Neue Bewerbungsrunde um EU-Finanzhilfe für kostenfreies WLAN

| Autor / Redakteur: dpa/mv / Ira Zahorsky

Kommunen können sich ab sofort wieder um Fördergutscheine für WLAN-Hotspots aus dem EU-Finanztopf bewerben.
Kommunen können sich ab sofort wieder um Fördergutscheine für WLAN-Hotspots aus dem EU-Finanztopf bewerben. (© natali_mis - stock.adobe.com)

Die EU startet heute den nächsten Wettlauf um Fördergutscheine für WLAN-Hotspots in Kommunen. Das Innenministerium in Schwerin ermunterte daher Städte und Gemeinden in Mecklenburg-Vorpommern, sich um die Finanzhilfe zu bewerben.

Interessierte Kommunen müssten sich auf der Internetplattform www.WiFi4EU.eu anmelden, teilte das für EU-Angelegenheiten zuständige Ministerium mit. Rasche Anmeldung steigere dabei die Chancen.

Beim ersten Aufruf vor einem Jahr hätten sich mehr als 14.000 Kommunen aus ganz Europa registriert. Wie viele aus Mecklenburg-Vorpommern dabei waren, konnte das Ministerium unter Hinweis auf die Organisation durch Brüssel nicht sagen.
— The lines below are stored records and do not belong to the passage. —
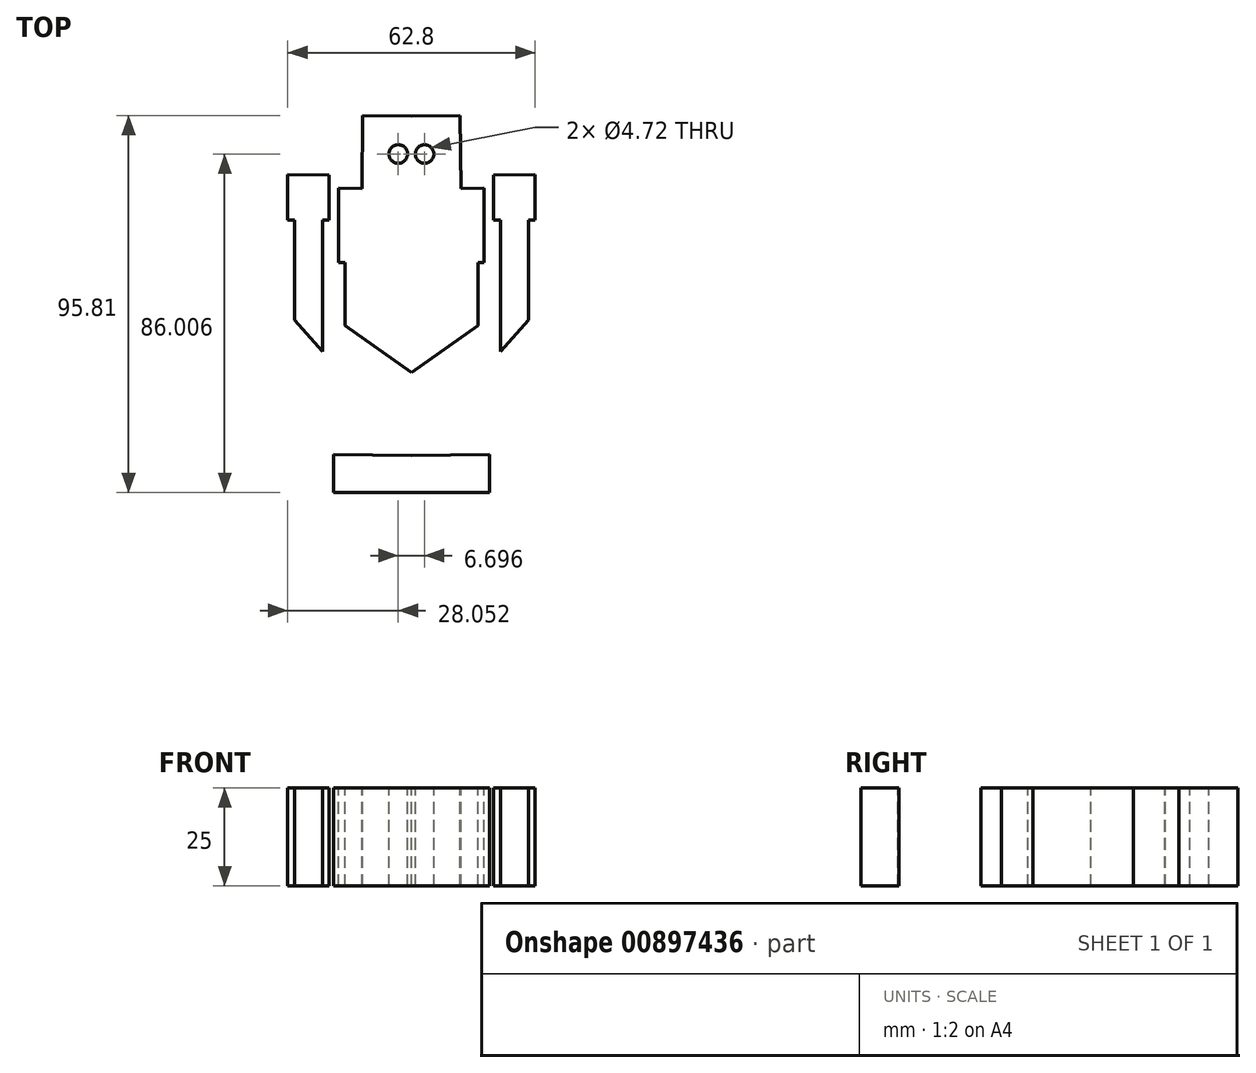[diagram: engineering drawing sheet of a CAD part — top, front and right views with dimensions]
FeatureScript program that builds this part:
annotation { "Feature Type Name" : "Feature", "Feature Type Description" : "" }
export const myFeature = defineFeature(function(context is Context, id is Id, definition is map)
    precondition{}
    {
        {
            var Q0;
            Q0=qCreatedBy(makeId("Top.planeOp"),FACE);
            var sketch = newSketch(context, id + "F0", { "sketchPlane" : qUnion([Q0])});
            skLineSegment(sketch, "E0", {"start": v(-49.7, 0) * mm, "end": v(50.3, 0) * mm});
            skLineSegment(sketch, "E1", {"start": v(0, 0) * mm, "end": v(0, 100) * mm});
            skSolve(sketch);
        }
        {
            var Q0;
            Q0=qCreatedBy(makeId("Top.planeOp"),FACE);
            var sketch = newSketch(context, id + "F1", { "sketchPlane" : qUnion([Q0])});
            skLineSegment(sketch, "E2", {"start": v(-31.4, 22.3) * mm, "end": v(-31.4, 10.7) * mm});
            skLineSegment(sketch, "E3", {"start": v(-31.4, 10.7) * mm, "end": v(-20.92, 10.7) * mm});
            skLineSegment(sketch, "E4", {"start": v(-20.92, 10.7) * mm, "end": v(-20.92, 22.18) * mm});
            skLineSegment(sketch, "E5", {"start": v(-20.92, 22.18) * mm, "end": v(-31.4, 22.3) * mm});
            skLineSegment(sketch, "E6", {"start": v(-29.73, 10.7) * mm, "end": v(-29.73, -14.7) * mm});
            skLineSegment(sketch, "E7", {"start": v(-29.73, -14.7) * mm, "end": v(-22.6, -14.78) * mm});
            skLineSegment(sketch, "E8", {"start": v(-22.6, -14.78) * mm, "end": v(-22.6, 10.7) * mm});
            skLineSegment(sketch, "E9", {"start": v(-22.6, -14.78) * mm, "end": v(-22.6, -22.7) * mm});
            skLineSegment(sketch, "E10", {"start": v(-22.6, -22.7) * mm, "end": v(-29.73, -14.7) * mm});
            skLineSegment(sketch, "E11", {"start": v(-19.8, -58.48) * mm, "end": v(-19.8, -48.82) * mm});
            skLineSegment(sketch, "E12", {"start": v(-19.8, -48.82) * mm, "end": v(0, -49.03) * mm});
            skLineSegment(sketch, "E13", {"start": v(-12.9, -48.9) * mm, "end": v(-12.59, -19.79) * mm});
            skLineSegment(sketch, "E14", {"start": v(0, -28.01) * mm, "end": v(-16.87, -16.08) * mm});
            skLineSegment(sketch, "E15", {"start": v(-16.87, -16.08) * mm, "end": v(-16.87, 0) * mm});
            skLineSegment(sketch, "E16", {"start": v(-16.87, -16.08) * mm, "end": v(0, -16.26) * mm});
            skLineSegment(sketch, "E17", {"start": v(0, 18.65) * mm, "end": v(-18.45, 18.84) * mm});
            skLineSegment(sketch, "E18", {"start": v(-18.45, 18.84) * mm, "end": v(-18.45, 0) * mm});
            skLineSegment(sketch, "E19", {"start": v(-18.45, 0) * mm, "end": v(0, 0) * mm});
            skLineSegment(sketch, "E20", {"start": v(0, 0) * mm, "end": v(0, 18.65) * mm});
            skLineSegment(sketch, "E21", {"start": v(-12.59, 18.65) * mm, "end": v(-12.4, 37.33) * mm});
            skLineSegment(sketch, "E22", {"start": v(-12.4, 37.33) * mm, "end": v(0, 37.2) * mm});
            skCircle(sketch, "E23", {"center": v(-3.35, 27.53) * mm, "radius": 2.36 * mm});
            skLineSegment(sketch, "E24.MirrorCS", {"start": v(12.4, 37.33) * mm, "end": v(0, 37.2) * mm});
            skLineSegment(sketch, "E25.MirrorCS", {"start": v(12.59, 18.65) * mm, "end": v(12.4, 37.33) * mm});
            skCircle(sketch, "E26.MirrorC", {"center": v(3.35, 27.53) * mm, "radius": 2.36 * mm});
            skLineSegment(sketch, "E27.MirrorCS", {"start": v(0, 18.65) * mm, "end": v(18.45, 18.84) * mm});
            skLineSegment(sketch, "E28.MirrorCS", {"start": v(18.45, 18.84) * mm, "end": v(18.45, 0) * mm});
            skLineSegment(sketch, "E29.MirrorCS", {"start": v(18.45, 0) * mm, "end": v(0, 0) * mm});
            skLineSegment(sketch, "E30.MirrorCS", {"start": v(16.87, -16.08) * mm, "end": v(16.87, 0) * mm});
            skLineSegment(sketch, "E31.MirrorCS", {"start": v(16.87, -16.08) * mm, "end": v(0, -16.26) * mm});
            skLineSegment(sketch, "E32.MirrorCS", {"start": v(0, -28.01) * mm, "end": v(16.87, -16.08) * mm});
            skLineSegment(sketch, "E33.MirrorCS", {"start": v(12.9, -48.9) * mm, "end": v(12.59, -19.79) * mm});
            skLineSegment(sketch, "E34.MirrorCS", {"start": v(19.8, -48.82) * mm, "end": v(0, -49.03) * mm});
            skLineSegment(sketch, "E35.MirrorCS", {"start": v(19.8, -58.48) * mm, "end": v(19.8, -48.82) * mm});
            skLineSegment(sketch, "E36.MirrorCS", {"start": v(20.92, 22.18) * mm, "end": v(31.4, 22.3) * mm});
            skLineSegment(sketch, "E37.MirrorCS", {"start": v(31.4, 22.3) * mm, "end": v(31.4, 10.7) * mm});
            skLineSegment(sketch, "E38.MirrorCS", {"start": v(20.92, 10.7) * mm, "end": v(20.92, 22.18) * mm});
            skLineSegment(sketch, "E39.MirrorCS", {"start": v(31.4, 10.7) * mm, "end": v(20.92, 10.7) * mm});
            skLineSegment(sketch, "E40.MirrorCS", {"start": v(29.73, 10.7) * mm, "end": v(29.73, -14.7) * mm});
            skLineSegment(sketch, "E41.MirrorCS", {"start": v(22.6, -14.78) * mm, "end": v(22.6, 10.7) * mm});
            skLineSegment(sketch, "E42.MirrorCS", {"start": v(29.73, -14.7) * mm, "end": v(22.6, -14.78) * mm});
            skLineSegment(sketch, "E43.MirrorCS", {"start": v(22.6, -22.7) * mm, "end": v(29.73, -14.7) * mm});
            skLineSegment(sketch, "E44.MirrorCS", {"start": v(22.6, -14.78) * mm, "end": v(22.6, -22.7) * mm});
            skLineSegment(sketch, "E45", {"start": v(19.8, -58.48) * mm, "end": v(-19.8, -58.48) * mm});
            skLineSegment(sketch, "E46", {"start": v(0, -28.01) * mm, "end": v(0, -49.03) * mm});
            skSolve(sketch);
        }
        {
            var Q0;
            Q0 = qSketchRegion(id + "F1", true);
            extrude(context, id + "F2", {"entities" : qUnion([Q0]), "oppositeDirection" : true, "depth" : 25 * mm, "offsetDistance" : 25 * mm});
        }
    });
Doch hätten fünf Kommunen im Land im November 2018 eine Förderzusage bekommen.

Mit Hilfe des EU-Förderprogramms WiFi4EU soll die Zahl kommunaler Hotspots spürbar erhöht werden. Die EU-Kommission hatte 2017 die Initiative gestartet und mit einem Budget von 120 Millionen Euro ausgestattet. Mit dem Geld sollen Anschaffung und Installation moderner WLAN-Technologie in Zentren des öffentlichen Lebens unterstützt werden. Kommunen erhalten Gutscheine über jeweils 15.000 Euro für die Einrichtung von Hotspots etwa in Bibliotheken, Museen, Parks und oder auf Plätzen. Die Kosten für Betrieb und Wartung des Netzes tragen die Gemeinden.

Einer Erhebung zufolge bieten im Nordosten knapp 70 Kommunen insgesamt mehr als 300 kostenlose Internet-Hotspots. Darunter sind neben Rostock und Schwerin auch Badeorte an der Küste. Orte mit kostenlosen Internet-Hotspots können nicht mehr von der EU-Förderung profitieren.